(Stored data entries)
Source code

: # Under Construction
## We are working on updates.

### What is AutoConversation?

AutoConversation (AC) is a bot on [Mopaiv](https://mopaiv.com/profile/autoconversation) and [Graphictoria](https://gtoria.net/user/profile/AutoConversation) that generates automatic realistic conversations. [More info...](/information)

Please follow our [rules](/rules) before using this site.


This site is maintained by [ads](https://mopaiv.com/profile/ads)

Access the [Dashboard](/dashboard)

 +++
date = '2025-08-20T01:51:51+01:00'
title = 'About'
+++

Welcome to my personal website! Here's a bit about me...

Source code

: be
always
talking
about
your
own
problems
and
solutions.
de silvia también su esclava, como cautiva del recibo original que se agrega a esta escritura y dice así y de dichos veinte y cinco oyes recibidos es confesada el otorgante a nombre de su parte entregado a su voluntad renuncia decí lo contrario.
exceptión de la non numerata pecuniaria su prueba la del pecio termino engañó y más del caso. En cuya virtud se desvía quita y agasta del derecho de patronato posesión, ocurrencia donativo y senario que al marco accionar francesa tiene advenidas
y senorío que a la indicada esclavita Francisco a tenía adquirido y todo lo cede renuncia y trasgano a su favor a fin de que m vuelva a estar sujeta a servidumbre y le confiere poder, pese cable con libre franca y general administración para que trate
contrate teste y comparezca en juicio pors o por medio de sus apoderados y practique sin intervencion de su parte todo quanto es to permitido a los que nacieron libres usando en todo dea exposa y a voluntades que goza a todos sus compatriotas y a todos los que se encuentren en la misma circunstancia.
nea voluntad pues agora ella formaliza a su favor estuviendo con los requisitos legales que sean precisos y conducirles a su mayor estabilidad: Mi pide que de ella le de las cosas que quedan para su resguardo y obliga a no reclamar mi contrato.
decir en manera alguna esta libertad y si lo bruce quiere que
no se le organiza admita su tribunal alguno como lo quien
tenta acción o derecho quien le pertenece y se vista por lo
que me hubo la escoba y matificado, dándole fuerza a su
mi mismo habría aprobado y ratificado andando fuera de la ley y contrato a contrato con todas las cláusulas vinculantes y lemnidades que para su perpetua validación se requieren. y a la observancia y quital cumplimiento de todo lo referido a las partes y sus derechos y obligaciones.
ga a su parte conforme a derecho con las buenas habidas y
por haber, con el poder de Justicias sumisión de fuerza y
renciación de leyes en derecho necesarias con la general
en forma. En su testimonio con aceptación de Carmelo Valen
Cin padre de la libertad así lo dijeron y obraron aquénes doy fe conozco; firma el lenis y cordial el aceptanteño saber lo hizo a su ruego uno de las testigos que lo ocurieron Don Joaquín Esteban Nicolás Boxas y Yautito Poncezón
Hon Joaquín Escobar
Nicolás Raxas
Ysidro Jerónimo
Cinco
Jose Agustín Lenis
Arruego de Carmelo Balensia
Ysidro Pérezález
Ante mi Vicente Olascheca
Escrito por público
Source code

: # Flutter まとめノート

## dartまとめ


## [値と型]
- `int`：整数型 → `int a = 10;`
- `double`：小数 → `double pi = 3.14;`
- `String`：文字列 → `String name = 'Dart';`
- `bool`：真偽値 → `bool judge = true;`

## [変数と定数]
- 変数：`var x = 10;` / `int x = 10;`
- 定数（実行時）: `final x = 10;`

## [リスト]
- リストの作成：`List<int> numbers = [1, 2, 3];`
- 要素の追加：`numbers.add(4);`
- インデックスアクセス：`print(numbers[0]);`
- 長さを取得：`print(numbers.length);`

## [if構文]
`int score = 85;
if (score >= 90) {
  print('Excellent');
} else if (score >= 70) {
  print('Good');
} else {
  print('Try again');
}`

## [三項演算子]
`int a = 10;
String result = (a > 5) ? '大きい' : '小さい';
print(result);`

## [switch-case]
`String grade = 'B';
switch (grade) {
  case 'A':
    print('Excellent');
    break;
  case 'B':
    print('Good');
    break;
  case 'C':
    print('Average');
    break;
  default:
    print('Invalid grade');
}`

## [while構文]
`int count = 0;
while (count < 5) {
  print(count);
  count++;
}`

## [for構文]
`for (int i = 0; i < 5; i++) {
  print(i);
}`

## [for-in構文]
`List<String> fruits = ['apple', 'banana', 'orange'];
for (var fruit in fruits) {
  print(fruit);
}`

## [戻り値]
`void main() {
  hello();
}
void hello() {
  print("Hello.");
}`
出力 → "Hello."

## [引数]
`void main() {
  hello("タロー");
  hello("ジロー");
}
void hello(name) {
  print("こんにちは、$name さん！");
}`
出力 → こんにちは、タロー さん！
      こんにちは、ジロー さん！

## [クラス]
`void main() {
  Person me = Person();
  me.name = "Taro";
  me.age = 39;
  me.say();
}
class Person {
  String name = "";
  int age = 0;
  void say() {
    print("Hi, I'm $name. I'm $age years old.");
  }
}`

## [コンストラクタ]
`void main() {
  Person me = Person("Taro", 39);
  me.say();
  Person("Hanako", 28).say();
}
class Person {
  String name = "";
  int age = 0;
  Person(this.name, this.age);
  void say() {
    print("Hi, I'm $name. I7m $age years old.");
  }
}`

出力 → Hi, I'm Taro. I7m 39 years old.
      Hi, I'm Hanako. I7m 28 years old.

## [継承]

• What you need to do
Reproduce the full listing above verbatim, character for character.

• Exercise result
Source code

: # Under Construction
## We are working on updates.

### What is AutoConversation?

AutoConversation (AC) is a bot on [Mopaiv](https://mopaiv.com/profile/autoconversation) and [Graphictoria](https://gtoria.net/user/profile/AutoConversation) that generates automatic realistic conversations. [More info...](/information)

Please follow our [rules](/rules) before using this site.


This site is maintained by [ads](https://mopaiv.com/profile/ads)

Access the [Dashboard](/dashboard)

 +++
date = '2025-08-20T01:51:51+01:00'
title = 'About'
+++

Welcome to my personal website! Here's a bit about me...

Source code

: be
always
talking
about
your
own
problems
and
solutions.
de silvia también su esclava, como cautiva del recibo original que se agrega a esta escritura y dice así y de dichos veinte y cinco oyes recibidos es confesada el otorgante a nombre de su parte entregado a su voluntad renuncia decí lo contrario.
exceptión de la non numerata pecuniaria su prueba la del pecio termino engañó y más del caso. En cuya virtud se desvía quita y agasta del derecho de patronato posesión, ocurrencia donativo y senario que al marco accionar francesa tiene advenidas
y senorío que a la indicada esclavita Francisco a tenía adquirido y todo lo cede renuncia y trasgano a su favor a fin de que m vuelva a estar sujeta a servidumbre y le confiere poder, pese cable con libre franca y general administración para que trate
contrate teste y comparezca en juicio pors o por medio de sus apoderados y practique sin intervencion de su parte todo quanto es to permitido a los que nacieron libres usando en todo dea exposa y a voluntades que goza a todos sus compatriotas y a todos los que se encuentren en la misma circunstancia.
nea voluntad pues agora ella formaliza a su favor estuviendo con los requisitos legales que sean precisos y conducirles a su mayor estabilidad: Mi pide que de ella le de las cosas que quedan para su resguardo y obliga a no reclamar mi contrato.
decir en manera alguna esta libertad y si lo bruce quiere que
no se le organiza admita su tribunal alguno como lo quien
tenta acción o derecho quien le pertenece y se vista por lo
que me hubo la escoba y matificado, dándole fuerza a su
mi mismo habría aprobado y ratificado andando fuera de la ley y contrato a contrato con todas las cláusulas vinculantes y lemnidades que para su perpetua validación se requieren. y a la observancia y quital cumplimiento de todo lo referido a las partes y sus derechos y obligaciones.
ga a su parte conforme a derecho con las buenas habidas y
por haber, con el poder de Justicias sumisión de fuerza y
renciación de leyes en derecho necesarias con la general
en forma. En su testimonio con aceptación de Carmelo Valen
Cin padre de la libertad así lo dijeron y obraron aquénes doy fe conozco; firma el lenis y cordial el aceptanteño saber lo hizo a su ruego uno de las testigos que lo ocurieron Don Joaquín Esteban Nicolás Boxas y Yautito Poncezón
Hon Joaquín Escobar
Nicolás Raxas
Ysidro Jerónimo
Cinco
Jose Agustín Lenis
Arruego de Carmelo Balensia
Ysidro Pérezález
Ante mi Vicente Olascheca
Escrito por público
Source code

: # Flutter まとめノート

## dartまとめ


## [値と型]
- `int`：整数型 → `int a = 10;`
- `double`：小数 → `double pi = 3.14;`
- `String`：文字列 → `String name = 'Dart';`
- `bool`：真偽値 → `bool judge = true;`

## [変数と定数]
- 変数：`var x = 10;` / `int x = 10;`
- 定数（実行時）: `final x = 10;`

## [リスト]
- リストの作成：`List<int> numbers = [1, 2, 3];`
- 要素の追加：`numbers.add(4);`
- インデックスアクセス：`print(numbers[0]);`
- 長さを取得：`print(numbers.length);`

## [if構文]
`int score = 85;
if (score >= 90) {
  print('Excellent');
} else if (score >= 70) {
  print('Good');
} else {
  print('Try again');
}`

## [三項演算子]
`int a = 10;
String result = (a > 5) ? '大きい' : '小さい';
print(result);`

## [switch-case]
`String grade = 'B';
switch (grade) {
  case 'A':
    print('Excellent');
    break;
  case 'B':
    print('Good');
    break;
  case 'C':
    print('Average');
    break;
  default:
    print('Invalid grade');
}`

## [while構文]
`int count = 0;
while (count < 5) {
  print(count);
  count++;
}`

## [for構文]
`for (int i = 0; i < 5; i++) {
  print(i);
}`

## [for-in構文]
`List<String> fruits = ['apple', 'banana', 'orange'];
for (var fruit in fruits) {
  print(fruit);
}`

## [戻り値]
`void main() {
  hello();
}
void hello() {
  print("Hello.");
}`
出力 → "Hello."

## [引数]
`void main() {
  hello("タロー");
  hello("ジロー");
}
void hello(name) {
  print("こんにちは、$name さん！");
}`
出力 → こんにちは、タロー さん！
      こんにちは、ジロー さん！

## [クラス]
`void main() {
  Person me = Person();
  me.name = "Taro";
  me.age = 39;
  me.say();
}
class Person {
  String name = "";
  int age = 0;
  void say() {
    print("Hi, I'm $name. I'm $age years old.");
  }
}`

## [コンストラクタ]
`void main() {
  Person me = Person("Taro", 39);
  me.say();
  Person("Hanako", 28).say();
}
class Person {
  String name = "";
  int age = 0;
  Person(this.name, this.age);
  void say() {
    print("Hi, I'm $name. I7m $age years old.");
  }
}`

出力 → Hi, I'm Taro. I7m 39 years old.
      Hi, I'm Hanako. I7m 28 years old.

## [継承]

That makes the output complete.